Data shown
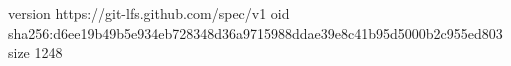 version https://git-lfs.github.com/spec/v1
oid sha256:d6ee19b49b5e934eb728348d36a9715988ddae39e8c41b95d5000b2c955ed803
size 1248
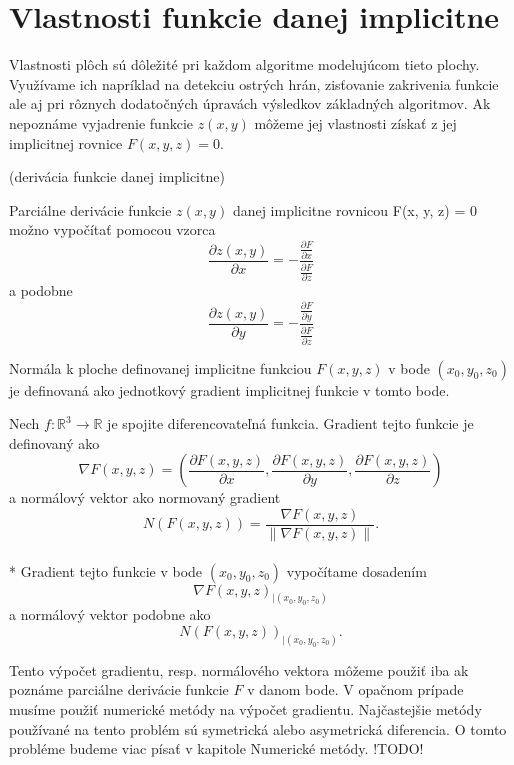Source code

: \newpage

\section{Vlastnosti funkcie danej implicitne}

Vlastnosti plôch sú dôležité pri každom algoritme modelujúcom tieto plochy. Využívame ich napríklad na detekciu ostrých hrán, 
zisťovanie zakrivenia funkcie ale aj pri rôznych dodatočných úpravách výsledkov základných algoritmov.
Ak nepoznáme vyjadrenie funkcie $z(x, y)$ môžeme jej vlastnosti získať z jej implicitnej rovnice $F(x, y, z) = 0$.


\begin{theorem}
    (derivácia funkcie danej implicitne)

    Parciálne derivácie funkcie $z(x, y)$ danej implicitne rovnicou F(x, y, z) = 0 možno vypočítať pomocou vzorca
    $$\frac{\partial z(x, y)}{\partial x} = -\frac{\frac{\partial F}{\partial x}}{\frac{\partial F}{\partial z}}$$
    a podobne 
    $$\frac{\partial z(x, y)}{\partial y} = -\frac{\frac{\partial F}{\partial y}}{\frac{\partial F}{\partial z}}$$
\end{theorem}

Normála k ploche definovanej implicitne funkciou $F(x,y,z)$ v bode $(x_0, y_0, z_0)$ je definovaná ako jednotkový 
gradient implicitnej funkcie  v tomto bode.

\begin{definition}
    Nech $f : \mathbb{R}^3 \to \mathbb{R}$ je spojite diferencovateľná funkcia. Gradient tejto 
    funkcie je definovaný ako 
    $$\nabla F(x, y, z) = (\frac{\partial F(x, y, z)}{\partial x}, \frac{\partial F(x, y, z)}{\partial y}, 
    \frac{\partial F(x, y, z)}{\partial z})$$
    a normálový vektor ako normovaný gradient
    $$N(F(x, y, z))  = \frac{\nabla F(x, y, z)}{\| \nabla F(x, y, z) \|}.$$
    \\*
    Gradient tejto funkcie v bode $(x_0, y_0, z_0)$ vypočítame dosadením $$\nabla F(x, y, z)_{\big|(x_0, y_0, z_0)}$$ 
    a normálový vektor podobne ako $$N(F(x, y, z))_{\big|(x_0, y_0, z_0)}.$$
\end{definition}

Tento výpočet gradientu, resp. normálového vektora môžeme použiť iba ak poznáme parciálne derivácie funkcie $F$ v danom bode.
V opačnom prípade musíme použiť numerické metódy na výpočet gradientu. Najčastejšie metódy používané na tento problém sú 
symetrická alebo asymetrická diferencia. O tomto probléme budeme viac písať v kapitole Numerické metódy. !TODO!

Try it
Give the number of lines in the entries above that include the string "danej". No other output is expected.

Written reply
3